Мотнувшись в хату, тетка возвращается с козьей пуховой шалью, кидает на Серафиму. Шаль от плеч до задницы. Тонкая. Из тех, что в обручальное кольцо протянешь.
— Купи, за дурняк отдам! С тобой теперь дружить надо. Ох и к лицу тебе, к осанке!.. Сам Игнатьев Кузьма Куприянович тут уже, в хуторе Солонцовом, ну и нарядись, посвиданничай по молодому делу.
— Бросьте!.. А не брешете, тетя?
Игнатьев — израненный полковник-танкист — руководит в «Заре» всей механизацией, ходит — шутка ли! — в депутатах областного Совета. Зимой командировали его на всесоюзную стройку, на усиление; теперь каналы приблизились, и, значит, Кузьма Куприяныч в Солонцовом, считай рядом… Старый, а красивый. Мужественный, как на портретах маршал Жуков. Хотя лицо чуть другое: блондинистый, круто кучерявый, гущина такая, что, наверное, не пробрать бы и пальцами. Если б не Михаил, влюбилась бы. Конечно, ерунда это, фантазия, какую читают в книгах. Но что не фантазия, так то, что хочется его видеть, что умнее любого другого скажет он, как поднять проклятущие эти орошения.
«Безотлагательно заверну в Солонцовый! Сразу ж по дороге в райком!..»

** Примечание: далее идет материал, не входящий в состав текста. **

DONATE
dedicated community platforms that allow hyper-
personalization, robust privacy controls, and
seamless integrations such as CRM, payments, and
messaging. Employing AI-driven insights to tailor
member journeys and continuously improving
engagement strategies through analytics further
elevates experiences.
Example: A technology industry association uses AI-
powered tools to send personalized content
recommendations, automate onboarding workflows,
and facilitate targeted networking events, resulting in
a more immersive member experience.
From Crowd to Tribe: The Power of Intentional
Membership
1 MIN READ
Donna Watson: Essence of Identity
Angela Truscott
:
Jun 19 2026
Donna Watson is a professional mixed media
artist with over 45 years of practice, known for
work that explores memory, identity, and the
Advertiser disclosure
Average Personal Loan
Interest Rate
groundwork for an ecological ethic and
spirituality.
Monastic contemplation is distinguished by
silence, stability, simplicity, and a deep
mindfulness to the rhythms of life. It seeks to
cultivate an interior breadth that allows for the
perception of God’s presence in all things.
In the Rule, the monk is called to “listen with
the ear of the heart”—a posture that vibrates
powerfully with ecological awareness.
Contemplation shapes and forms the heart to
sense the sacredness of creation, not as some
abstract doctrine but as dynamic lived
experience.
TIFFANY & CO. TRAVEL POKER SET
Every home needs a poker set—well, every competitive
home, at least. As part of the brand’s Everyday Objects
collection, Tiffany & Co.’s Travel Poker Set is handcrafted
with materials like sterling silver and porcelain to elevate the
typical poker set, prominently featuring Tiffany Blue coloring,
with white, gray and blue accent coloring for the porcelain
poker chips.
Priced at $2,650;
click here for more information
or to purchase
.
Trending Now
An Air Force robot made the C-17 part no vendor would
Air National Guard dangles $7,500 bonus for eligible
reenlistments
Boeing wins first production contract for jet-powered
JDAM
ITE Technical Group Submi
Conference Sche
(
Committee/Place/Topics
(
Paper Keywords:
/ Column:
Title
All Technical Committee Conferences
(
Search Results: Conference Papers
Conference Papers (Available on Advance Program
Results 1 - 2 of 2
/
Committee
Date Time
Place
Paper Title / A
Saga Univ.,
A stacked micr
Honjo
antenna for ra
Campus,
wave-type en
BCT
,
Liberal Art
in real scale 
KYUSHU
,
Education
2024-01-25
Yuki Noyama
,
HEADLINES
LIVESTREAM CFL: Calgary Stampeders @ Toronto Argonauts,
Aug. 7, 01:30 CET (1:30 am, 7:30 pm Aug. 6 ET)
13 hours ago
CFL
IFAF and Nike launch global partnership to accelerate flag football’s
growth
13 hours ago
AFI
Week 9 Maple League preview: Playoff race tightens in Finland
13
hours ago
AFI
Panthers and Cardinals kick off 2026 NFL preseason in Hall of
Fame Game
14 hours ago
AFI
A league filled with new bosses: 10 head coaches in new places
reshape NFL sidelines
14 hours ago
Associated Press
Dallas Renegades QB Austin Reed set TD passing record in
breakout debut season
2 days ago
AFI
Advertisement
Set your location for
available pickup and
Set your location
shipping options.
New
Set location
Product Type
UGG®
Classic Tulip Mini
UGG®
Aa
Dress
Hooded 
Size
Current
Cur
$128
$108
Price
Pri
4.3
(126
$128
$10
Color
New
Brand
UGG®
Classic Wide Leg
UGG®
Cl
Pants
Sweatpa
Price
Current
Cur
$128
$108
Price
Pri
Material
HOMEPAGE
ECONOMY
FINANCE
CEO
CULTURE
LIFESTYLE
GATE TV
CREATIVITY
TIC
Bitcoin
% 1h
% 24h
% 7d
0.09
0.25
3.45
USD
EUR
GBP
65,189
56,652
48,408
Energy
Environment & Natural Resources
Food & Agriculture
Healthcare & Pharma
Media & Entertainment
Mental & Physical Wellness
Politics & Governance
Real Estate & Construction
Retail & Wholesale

Из дверей теткиной хаты плывет дым, тетка отмахивается от дыма, рекомендует Фиме не зевать, пока, мол, депутат навообще не сорвался с колхоза, да и Михаил — господин барин! — на счастье, в отъезде.

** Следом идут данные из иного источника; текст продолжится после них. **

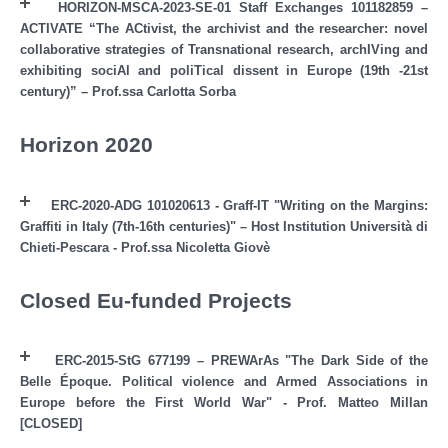
HORIZON-MSCA-2023-SE-01 Staff Exchanges 101182859 –
ACTIVATE “The ACtivist, the archivist and the researcher: novel
collaborative strategies of Transnational research, archIVing and
exhibiting sociAl and poliTical dissent in Europe (19th -21st
century)” – Prof.ssa Carlotta Sorba
Horizon 2020
ERC-2020-ADG 101020613 - Graff-IT "Writing on the Margins:
Graffiti in Italy (7th-16th centuries)" – Host Institution Università di
Chieti-Pescara - Prof.ssa Nicoletta Giovè
Closed Eu-funded Projects
ERC-2015-StG 677199 – PREWArAs "The Dark Side of the
Belle Époque. Political violence and Armed Associations in
Europe before the First World War" - Prof. Matteo Millan
[CLOSED]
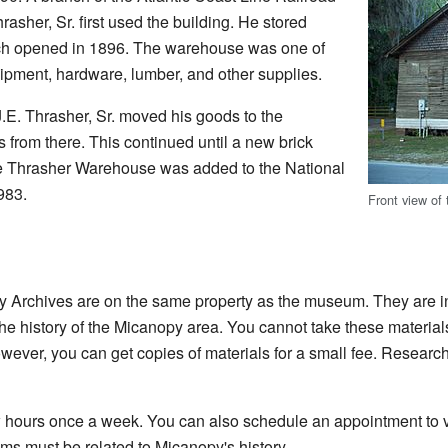
hrasher, Sr. first used the building. He stored
hich opened in 1896. The warehouse was one of
quipment, hardware, lumber, and other supplies.
J.E. Thrasher, Sr. moved his goods to the
from there. This continued until a new brick
he Thrasher Warehouse was added to the National
983.
Front view of
y Archives are on the same property as the museum. They are in
he history of the Micanopy area. You cannot take these materials
wever, you can get copies of materials for a small fee. Research
w hours once a week. You can also schedule an appointment to vi
ms must be related to Micanopy's history.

— В такой обнове, племянничка, — привзбрасывает тетка пуховую шаль, — любого депутата охомутаешь.
«Сучка старая», — думает Серафима. Она идет на хоздвор, там, к счастью, еще безлюдно, еще люди не окружат ее с их пугающими с непривычки вопросами; но кучер, ехидный Андрей Леонтьевич, крутится в конюшне у лошадей, и никуда от него не денешься.
— Свой выезд явилась проверить? — поглядев, усмехается Андрей Леонтьевич.